Marginalia de sable...
Le laboratoire d'Eléa
C’est ici que l’on entre par la porte dérobée...
Toute œuvre a son envers, ses brouillons fertiles et ses scories lumineuses.
Le Laboratoire est cet espace de liberté où la plume s’autorise l’esquisse.
Si les Cent nouvelles de la plage sont des cristaux achevés, les textes que vous lirez ici sont la solution mère : une pensée en ébullition, des notes prises au scalpel entre deux coups de vent, des digressions nées d’un détail qui, ailleurs, serait passé inaperçu.
Dans ce laboratoire à ciel ouvert, je ne cherche pas la chute parfaite. Je m'attache à la matière brute, à l'improvisation de l'instant.
Ce sont des réflexions spontanées dictées par l'humeur du jour, des arrêts sur image sur nos comportements les plus étranges, ou de simples échos qui gravitent autour du recueil pour en éclairer les zones d'ombre.
Laissez-vous porter par ces échos du rivage, ces réflexions qui, je l'espère, feront vibrer en vous une corde sensible ou une pointe d'ironie complice.
La flânerie commence ici, entre les lignes de ce carnet toujours ouvert, où le sable n'a pas encore fini de crisser...
L’été se célèbre à genoux, dans la viscosité d’un flacon de plastique.
Observez ce ballet de l’onction collective. Dès que le soleil atteint son zénith, la plage se transforme en une immense sacristie à ciel ouvert où l’on pratique l’exorcisme du mélanome par le beurrage méthodique. On ne se protège plus ; on s’immole sous un bouclier de polymères. C’est la liturgie de l’indice 50, le sacrement des corps qui refusent de rendre des comptes au temps.

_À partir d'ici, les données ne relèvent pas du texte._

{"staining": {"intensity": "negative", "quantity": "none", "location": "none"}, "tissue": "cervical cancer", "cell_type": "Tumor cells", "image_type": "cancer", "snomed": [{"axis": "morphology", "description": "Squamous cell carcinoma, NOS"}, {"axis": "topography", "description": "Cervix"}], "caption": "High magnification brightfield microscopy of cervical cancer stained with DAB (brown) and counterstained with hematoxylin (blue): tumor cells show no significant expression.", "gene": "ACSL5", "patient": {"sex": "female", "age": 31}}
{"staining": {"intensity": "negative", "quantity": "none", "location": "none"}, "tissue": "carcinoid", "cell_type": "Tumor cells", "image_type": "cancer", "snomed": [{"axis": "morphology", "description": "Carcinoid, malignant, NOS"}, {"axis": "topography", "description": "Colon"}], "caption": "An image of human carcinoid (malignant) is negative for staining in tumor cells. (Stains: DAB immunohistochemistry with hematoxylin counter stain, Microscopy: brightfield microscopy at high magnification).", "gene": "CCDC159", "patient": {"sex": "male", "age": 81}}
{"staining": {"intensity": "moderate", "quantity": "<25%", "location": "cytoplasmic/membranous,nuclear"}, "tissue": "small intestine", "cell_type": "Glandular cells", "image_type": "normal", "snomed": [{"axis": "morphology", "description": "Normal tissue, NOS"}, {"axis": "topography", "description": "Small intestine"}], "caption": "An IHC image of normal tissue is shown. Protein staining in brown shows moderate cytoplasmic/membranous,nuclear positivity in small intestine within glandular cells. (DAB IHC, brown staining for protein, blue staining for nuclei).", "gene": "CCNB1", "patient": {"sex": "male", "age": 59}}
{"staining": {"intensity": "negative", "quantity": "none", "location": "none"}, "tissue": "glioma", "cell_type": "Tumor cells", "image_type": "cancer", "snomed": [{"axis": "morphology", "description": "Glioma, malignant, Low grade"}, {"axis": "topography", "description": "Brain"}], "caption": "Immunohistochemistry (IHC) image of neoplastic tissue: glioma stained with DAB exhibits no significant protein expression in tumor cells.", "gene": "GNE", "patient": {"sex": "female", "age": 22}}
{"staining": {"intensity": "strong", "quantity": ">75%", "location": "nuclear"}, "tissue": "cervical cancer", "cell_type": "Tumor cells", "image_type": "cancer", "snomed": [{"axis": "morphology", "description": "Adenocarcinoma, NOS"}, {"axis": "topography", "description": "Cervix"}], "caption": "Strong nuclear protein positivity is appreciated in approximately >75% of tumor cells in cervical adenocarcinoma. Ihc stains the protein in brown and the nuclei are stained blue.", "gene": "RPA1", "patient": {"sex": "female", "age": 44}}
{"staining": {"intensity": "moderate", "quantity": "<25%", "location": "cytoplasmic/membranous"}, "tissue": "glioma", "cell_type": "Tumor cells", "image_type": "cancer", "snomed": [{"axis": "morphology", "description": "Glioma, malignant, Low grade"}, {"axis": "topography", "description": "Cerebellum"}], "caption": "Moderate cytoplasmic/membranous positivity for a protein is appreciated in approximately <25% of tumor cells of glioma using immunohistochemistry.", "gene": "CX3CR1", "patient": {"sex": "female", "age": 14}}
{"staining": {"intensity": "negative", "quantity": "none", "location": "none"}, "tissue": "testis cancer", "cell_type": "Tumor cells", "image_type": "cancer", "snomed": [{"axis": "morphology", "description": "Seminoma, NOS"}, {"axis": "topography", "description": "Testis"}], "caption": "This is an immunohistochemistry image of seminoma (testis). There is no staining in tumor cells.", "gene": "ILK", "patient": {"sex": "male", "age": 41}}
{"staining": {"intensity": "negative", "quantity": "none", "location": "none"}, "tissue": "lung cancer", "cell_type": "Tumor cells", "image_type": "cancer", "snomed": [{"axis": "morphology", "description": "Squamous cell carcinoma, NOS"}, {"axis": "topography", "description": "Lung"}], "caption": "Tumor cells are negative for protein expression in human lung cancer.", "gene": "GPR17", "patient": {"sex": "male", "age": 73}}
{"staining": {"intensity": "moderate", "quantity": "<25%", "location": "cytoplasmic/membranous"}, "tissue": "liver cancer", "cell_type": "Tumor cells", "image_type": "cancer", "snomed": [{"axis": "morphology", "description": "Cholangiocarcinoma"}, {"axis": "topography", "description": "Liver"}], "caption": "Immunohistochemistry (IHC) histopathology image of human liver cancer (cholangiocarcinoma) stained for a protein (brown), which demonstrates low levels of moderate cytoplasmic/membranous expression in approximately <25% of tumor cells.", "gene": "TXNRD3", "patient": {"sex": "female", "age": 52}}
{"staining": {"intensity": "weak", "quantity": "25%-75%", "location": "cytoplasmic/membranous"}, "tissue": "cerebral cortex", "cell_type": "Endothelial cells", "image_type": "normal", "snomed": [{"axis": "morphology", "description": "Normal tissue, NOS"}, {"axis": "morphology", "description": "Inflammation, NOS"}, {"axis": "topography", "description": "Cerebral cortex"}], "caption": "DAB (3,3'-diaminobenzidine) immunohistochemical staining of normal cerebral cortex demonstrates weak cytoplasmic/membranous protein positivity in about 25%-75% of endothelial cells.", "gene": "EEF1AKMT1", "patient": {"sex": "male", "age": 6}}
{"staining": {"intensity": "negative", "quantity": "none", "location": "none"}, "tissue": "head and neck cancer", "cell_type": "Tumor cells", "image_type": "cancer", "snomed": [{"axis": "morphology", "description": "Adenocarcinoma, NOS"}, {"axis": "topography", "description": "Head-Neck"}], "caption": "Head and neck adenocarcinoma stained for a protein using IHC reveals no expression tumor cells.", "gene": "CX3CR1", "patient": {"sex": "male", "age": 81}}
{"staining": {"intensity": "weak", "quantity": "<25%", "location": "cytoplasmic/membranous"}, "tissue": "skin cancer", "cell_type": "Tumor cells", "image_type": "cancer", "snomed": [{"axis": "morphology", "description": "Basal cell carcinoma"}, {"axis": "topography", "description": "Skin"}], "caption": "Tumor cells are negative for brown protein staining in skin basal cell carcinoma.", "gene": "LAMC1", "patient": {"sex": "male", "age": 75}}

L’élégance meurt sur l’autel de la protection totale.
Rien n’est plus grotesque qu’un être humain tentant d’atteindre ses propres omoplates. On assiste à des contorsions dignes d'un cirque de seconde zone : des bras qui se désarticulent, des cous qui se tordent, des hanches qui se déhanchent pour étaler cette pâte blanchâtre qui refuse de pénétrer. On finit par ressembler à des statues de plâtre mal dégrossies, ou pire, à de la volaille marinée prête pour le grill. La dignité est une valeur qui s'évapore dès que l'on dépasse le stade de la noisette sur le nez.
Le visage, lui, subit le traitement de faveur. On s'applique ce masque de mime triste, cette couche de craie chimique qui transforme le plus fringant des amants en une figure spectrale. On se regarde sans se voir, les yeux rougis par les coulures salées, le teint livide sous un ciel de feu. C'est l'ironie suprême du vacancier : parcourir des milliers de kilomètres pour s'offrir au soleil, tout en s'assurant, par une dévotion maniaque, que pas un seul rayon ne viendra percer l'armure.
Nous sommes des pièces de viande qui craignent le jus. On s'enduit pour durer, pour ne pas flétrir, oubliant que la vie, la vraie, est précisément ce qui brûle.
On finit la journée ainsi : gras, brillants, collants. Le sable s’agglutine sur les mollets comme une panure de friture. On rentre chez soi avec l'illusion d'avoir triomphé de la nature, alors qu'on a simplement passé l'après-midi à macérer dans une ferveur de pharmacopée.